The rest is history. The “Jennifer” rumor was trumpeted in the press release, and instantly made the cover of the Daily News and the New York Post. But few noticed Hillary’s official response: The quote was “a garbled version of a private conversation.” Back then, Sheehy told a reporter: “I don’t think you tell a journalist about a private conversation if you don’t want to have it printed.” (That’s a lesson Hillary learned the hard way.)

In a written response to the Voice, Sheehy first claimed the entire interview was on-the-record, but later switched to, “I never agreed to keeping that outburst off-the-record.” Tina Brown declined to comment, and Sheehy attributed the criticism to a plot by the “White House spin and counterattack machine.”


Sugar Daddies Sue Hitchens

  • It’s been a dark year for British writer Christopher Hitchens, whose brilliance and wit serve him well in the face of adversity. Last spring, the left began hounding Hitchens when he accused Sid Blumenthal of lying in testimony to Ken Starr. Then in April, when Verso published Hitchens’s book, No One Left to Lie To, the publisher and author were hit with a libel suit by Michael Copperthite, a Democratic consultant. The suit is pending in England, where it’s easier to sue authors than in the U.S.

    But there’s more. This September, the Voice has learned, Hitchens and Verso got sued again in English court. The plaintiffs are the Fanjul brothers of Palm Beach, Florida, Cuban exiles whose multinational Flo-Sun controls about a third of Florida’s sugarcane production.

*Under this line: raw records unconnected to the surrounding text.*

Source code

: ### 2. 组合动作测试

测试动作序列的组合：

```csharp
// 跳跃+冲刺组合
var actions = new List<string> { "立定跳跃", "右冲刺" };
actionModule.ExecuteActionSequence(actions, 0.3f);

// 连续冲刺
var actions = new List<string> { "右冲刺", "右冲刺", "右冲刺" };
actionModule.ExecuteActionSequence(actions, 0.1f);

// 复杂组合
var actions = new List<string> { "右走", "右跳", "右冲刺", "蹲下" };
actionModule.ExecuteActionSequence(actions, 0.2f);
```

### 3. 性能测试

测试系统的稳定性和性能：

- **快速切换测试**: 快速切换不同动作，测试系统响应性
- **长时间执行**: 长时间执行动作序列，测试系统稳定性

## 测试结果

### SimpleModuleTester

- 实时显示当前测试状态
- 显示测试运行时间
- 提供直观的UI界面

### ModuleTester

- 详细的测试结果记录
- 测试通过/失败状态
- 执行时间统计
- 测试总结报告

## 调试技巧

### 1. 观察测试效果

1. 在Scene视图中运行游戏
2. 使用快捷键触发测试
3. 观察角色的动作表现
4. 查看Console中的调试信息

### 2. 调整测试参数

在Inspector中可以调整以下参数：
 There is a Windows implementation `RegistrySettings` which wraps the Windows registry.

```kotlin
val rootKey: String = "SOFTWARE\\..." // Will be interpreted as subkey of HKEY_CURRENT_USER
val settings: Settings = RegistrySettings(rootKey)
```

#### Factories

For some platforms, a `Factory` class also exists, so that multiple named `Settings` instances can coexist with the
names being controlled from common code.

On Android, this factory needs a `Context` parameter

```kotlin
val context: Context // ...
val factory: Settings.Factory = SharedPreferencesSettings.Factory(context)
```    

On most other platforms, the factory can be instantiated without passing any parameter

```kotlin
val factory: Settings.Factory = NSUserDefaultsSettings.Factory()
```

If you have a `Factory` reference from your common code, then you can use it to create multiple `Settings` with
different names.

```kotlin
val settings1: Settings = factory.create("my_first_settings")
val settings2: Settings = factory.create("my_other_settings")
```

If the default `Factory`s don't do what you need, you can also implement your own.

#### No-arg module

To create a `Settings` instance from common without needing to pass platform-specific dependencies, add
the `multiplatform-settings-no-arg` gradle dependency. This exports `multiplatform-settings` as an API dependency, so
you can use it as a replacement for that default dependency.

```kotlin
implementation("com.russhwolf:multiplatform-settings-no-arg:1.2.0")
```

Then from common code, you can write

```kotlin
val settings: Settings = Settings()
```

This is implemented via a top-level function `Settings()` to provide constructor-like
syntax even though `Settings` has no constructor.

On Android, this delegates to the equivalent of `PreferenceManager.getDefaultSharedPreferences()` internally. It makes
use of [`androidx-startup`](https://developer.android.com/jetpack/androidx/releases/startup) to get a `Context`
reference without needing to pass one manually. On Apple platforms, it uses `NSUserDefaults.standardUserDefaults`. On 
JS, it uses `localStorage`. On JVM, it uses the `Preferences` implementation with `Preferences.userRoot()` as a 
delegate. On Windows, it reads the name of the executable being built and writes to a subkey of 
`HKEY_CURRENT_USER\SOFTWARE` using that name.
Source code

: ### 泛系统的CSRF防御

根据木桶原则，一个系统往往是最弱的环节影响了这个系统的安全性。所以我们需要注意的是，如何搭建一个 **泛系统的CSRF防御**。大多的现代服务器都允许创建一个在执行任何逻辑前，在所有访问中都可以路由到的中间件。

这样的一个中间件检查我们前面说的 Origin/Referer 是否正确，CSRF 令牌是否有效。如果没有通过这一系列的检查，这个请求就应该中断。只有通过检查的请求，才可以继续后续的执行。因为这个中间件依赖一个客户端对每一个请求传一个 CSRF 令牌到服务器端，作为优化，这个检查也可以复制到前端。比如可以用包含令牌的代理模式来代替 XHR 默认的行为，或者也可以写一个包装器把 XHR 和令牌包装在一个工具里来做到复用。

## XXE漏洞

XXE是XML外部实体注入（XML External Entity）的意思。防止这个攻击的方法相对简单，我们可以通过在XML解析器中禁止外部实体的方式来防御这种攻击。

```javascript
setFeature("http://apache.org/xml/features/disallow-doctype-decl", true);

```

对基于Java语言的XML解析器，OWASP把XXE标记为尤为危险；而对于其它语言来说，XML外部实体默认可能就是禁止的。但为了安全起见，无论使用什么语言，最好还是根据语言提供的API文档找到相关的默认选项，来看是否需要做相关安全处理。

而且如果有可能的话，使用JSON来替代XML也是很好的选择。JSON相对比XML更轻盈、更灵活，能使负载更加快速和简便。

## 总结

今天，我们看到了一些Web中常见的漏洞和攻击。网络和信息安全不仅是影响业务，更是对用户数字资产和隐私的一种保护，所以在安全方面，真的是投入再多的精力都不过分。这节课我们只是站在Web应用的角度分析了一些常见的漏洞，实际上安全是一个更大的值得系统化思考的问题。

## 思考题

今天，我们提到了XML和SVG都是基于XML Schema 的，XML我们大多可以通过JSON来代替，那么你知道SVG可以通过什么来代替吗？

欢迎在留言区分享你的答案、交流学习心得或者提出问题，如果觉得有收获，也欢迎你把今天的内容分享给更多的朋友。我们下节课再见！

The family has a “sterling reputation,” says their lawyer Joseph Klock. (Indeed, Bill Clinton attended a fundraiser at Alfonso Fanjul’s home just last summer.) Klock says this is the first time the Fanjuls have ever filed a libel action.

    On pages 32 through 35 of No One Left to Lie To, Hitchens allegedly implies that the Fanjuls belong to “the Mob.” The offending passage goes something like this: As part of his triangulation method, Clinton panders to the interests of both “populism” and “the elite.” For example, in 1992, Clinton made promises to the left, even as he pocketed checks from Jorge Mas Canosa and Alfonso Fanjul. Hitchens telegraphs his problems with these controversial men; their foibles are chronicled in detailed exposés that appeared in The New York Times, July 1998, and Time, November 1998, respectively.

    After the 1993 inauguration, Hitchens suggests, the president sold out the little people. Driving home the triangulation conceit, he writes that “in Florida at least, Clinton had turned to The Mob rather than the mob. To the former constituency, at least, he kept his promise. Within weeks [of the inauguration], Interior Secretary Bruce Babbitt arranged a sweetheart deal on the Everglades with the Fanjul family.”

    Of course, a literary person would read the “Mob” reference as a pun, but some people have no imagination. Indeed, before his death in 1997, Jorge Mas Canosa successfully sued The New Republic over a headline that called him a “mobster.” And the Fanjuls seem to admire his strategy: Klock calls Hitchens’s “Mob” reference “absurd,” adding that the Fanjuls have “never been involved in a touch of scandal” and never received a “quid pro quo” for a campaign donation. “In Mr. Hitchens’s mind,” he says, “the turn of phrase is more important than truth.”

    Hitchens and Verso managing director Colin Robinson declined to comment.